Unterspannungsschutz (UVP)
Überspannungsschutz (OVP)
Kurzschlusssicherung (SCP)
Überlastschutz (OPP)
Überstromschutz (OCP)

Cougar selbst betont, dass die Schutzmechanismen auch funktionieren und nicht nur Deko sind. Dies zu testen vermag ich nun nicht, so lasse ich das ungetestet im Raum stehen.  


 Ein besonderes Merkmal stellt auch der verwendete Lack aus der Automobilbranche dar. Die besondere Kratzfestigkeit hab ich nicht speziell getestet, aber noch hab ich keinen Kratzer gefunden, im Gegensatz zu einem anderen Netzteil...


*Anschlüsse:*


*







			Dieser Inhalt steht nur eingeloggten Mitgliedern zur Verfügung.
        


in mm

*​Neben den – für mich ausreichenden – Kabellängen kann man hier auch gleich die Anzahl an Anschlüssen erkennen:


 1x 20+4-Pin
 1x 4+4 P4-Stecker
 5x Molex
 4x Sata
 1x Floppy


Kommen wir nun zum wichtigsten Teil des Lesertets: Dem Test!


----------



## Kreisverkehr (5. Juli 2009)

*Testergebnisse:*​ 

 Bei meinen Messungen stellte sich mein eigentlicher PC als kleines Hinderniss  heraus, da er zuerst keine aussagekräftigen Messungen zulies, aufgrund zu starker Verbrauchsschwankungen. Einen UMTS-Stick, dazu einen USB-Stick und der dazugehörigen Software später pendelte sich der Verbrauch auf einem gleichbleibendem Niveau ein.

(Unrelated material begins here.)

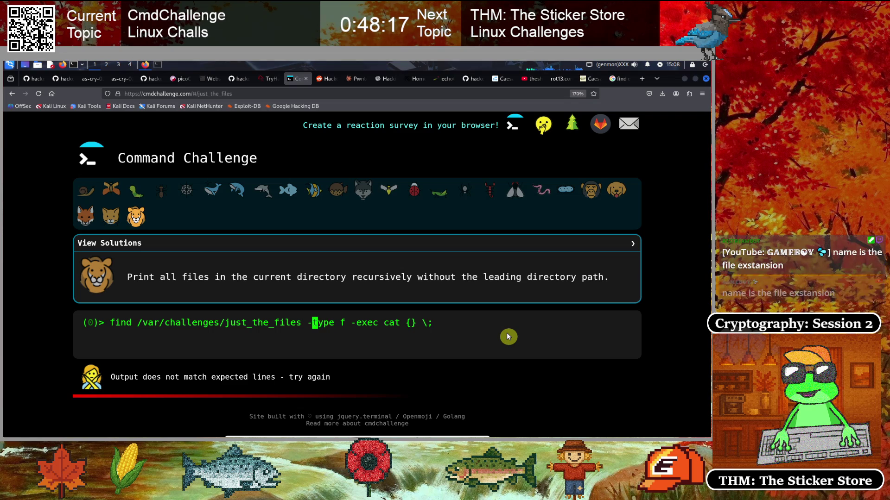
type("-name ")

 Meinen PC habe ich im Grunde nur im Standard-Modus getestet, ohne Übertaktung oder jeglichen Optimierungen. Besonders gespannt war ich bei dem Vergleich des S12II 330W mit dem Power 400, was die Effizienz bei unter 20% Auslastung betrifft. Dazu habe ich dann den Rechner meiner Freundin „entliehen“ … Als Ergänzung stand mir ein Rechner mit einem Pentium D 925 zur Seite, bei dem nur noch Gehäuse, Prozessor und 2/3 des RAM Original sind. Hier hab ich dann an der Taktschraube gedreht um einen Vergleich zwischen starker Übertaktung und minimaler Übertaktung mit untervolten und dem jeweiligen Verbrauch des Netzteils zu erhalten.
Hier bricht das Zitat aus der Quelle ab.